*** Opening of STUDY MATERIAL ***

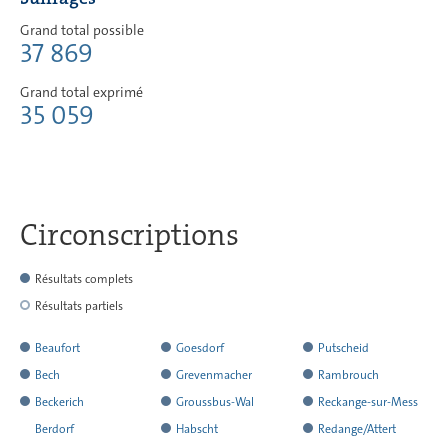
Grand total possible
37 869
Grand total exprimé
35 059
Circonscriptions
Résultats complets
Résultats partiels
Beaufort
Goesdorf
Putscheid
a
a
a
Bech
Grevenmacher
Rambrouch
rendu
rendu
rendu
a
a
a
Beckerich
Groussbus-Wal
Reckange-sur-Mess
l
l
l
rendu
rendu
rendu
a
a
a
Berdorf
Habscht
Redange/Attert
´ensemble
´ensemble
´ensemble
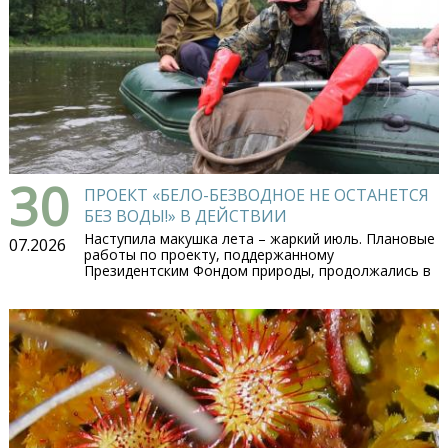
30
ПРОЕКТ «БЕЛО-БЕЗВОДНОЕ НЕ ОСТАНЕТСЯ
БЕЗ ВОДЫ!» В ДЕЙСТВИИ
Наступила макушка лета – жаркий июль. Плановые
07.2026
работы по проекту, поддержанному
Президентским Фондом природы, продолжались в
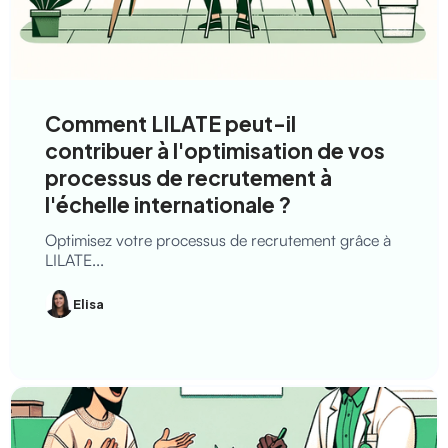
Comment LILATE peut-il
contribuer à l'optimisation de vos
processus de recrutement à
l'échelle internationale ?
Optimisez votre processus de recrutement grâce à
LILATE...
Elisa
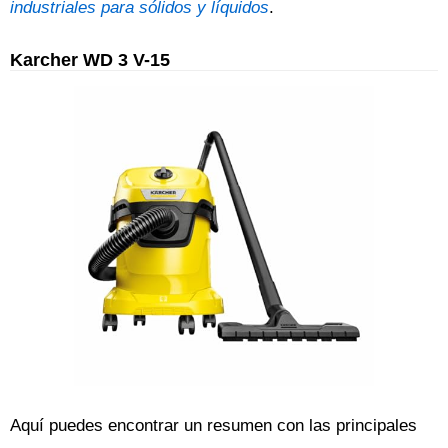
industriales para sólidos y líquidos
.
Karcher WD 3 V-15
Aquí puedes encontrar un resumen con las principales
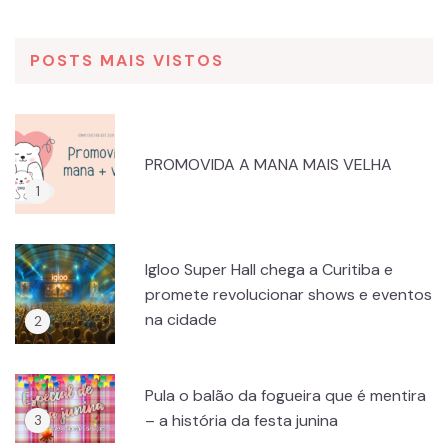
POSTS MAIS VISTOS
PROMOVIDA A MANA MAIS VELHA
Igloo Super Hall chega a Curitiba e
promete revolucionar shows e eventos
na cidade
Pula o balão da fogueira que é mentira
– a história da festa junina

*** Close of STUDY MATERIAL ***
*** Opening of STUDY MATERIAL ***

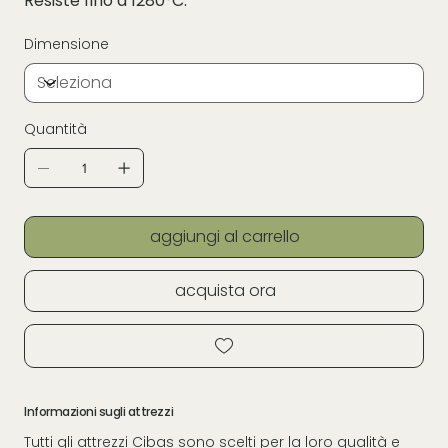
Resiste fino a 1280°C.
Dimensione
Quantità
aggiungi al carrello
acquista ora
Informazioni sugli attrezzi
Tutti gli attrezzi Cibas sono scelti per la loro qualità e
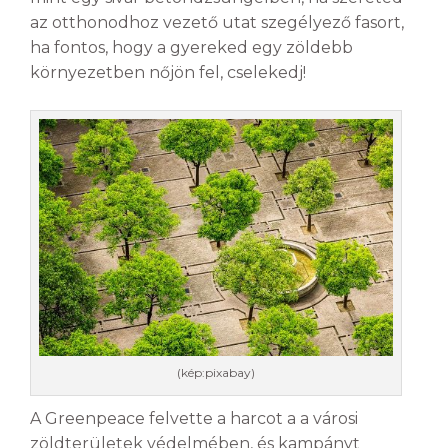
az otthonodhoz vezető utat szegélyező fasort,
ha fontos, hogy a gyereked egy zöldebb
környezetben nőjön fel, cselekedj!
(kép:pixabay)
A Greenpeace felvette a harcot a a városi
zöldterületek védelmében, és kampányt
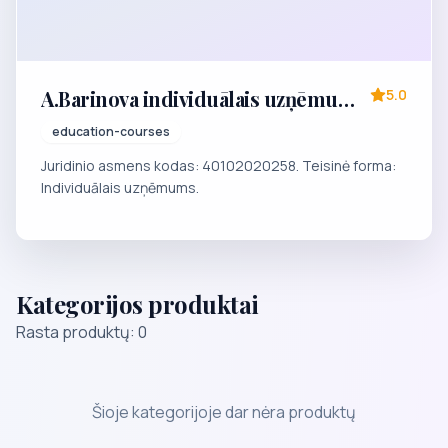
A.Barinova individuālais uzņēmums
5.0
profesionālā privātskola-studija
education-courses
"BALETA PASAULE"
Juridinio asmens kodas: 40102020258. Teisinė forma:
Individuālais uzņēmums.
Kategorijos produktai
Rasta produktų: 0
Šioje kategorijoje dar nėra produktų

*** Close of STUDY MATERIAL ***
*** Opening of STUDY MATERIAL ***

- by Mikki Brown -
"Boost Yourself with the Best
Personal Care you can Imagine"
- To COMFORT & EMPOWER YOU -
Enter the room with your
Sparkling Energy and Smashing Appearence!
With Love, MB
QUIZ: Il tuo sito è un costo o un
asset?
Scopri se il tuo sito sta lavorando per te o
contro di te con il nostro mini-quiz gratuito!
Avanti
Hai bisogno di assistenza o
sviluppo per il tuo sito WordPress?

*** Close of STUDY MATERIAL ***

- ABOUT THIS TASK -
Convert the part of the records that begins with the line containing "A.Barinova individuālais uzņēmums" and ends with the line containing "Šioje kategorijoje dar nėra produktų", both included, into a Markdown table. Use the columns Row and Line, number each line, and leave out any blank lines.

- REPLY TO THE EXERCISE -
| Row | Line |
|---|---|
| 1 | A.Barinova individuālais uzņēmums |
| 2 | 5.0 |
| 3 | profesionālā privātskola-studija |
| 4 | education-courses |
| 5 | "BALETA PASAULE" |
| 6 | Juridinio asmens kodas: 40102020258. Teisinė forma: |
| 7 | Individuālais uzņēmums. |
| 8 | Kategorijos produktai |
| 9 | Rasta produktų: 0 |
| 10 | Šioje kategorijoje dar nėra produktų |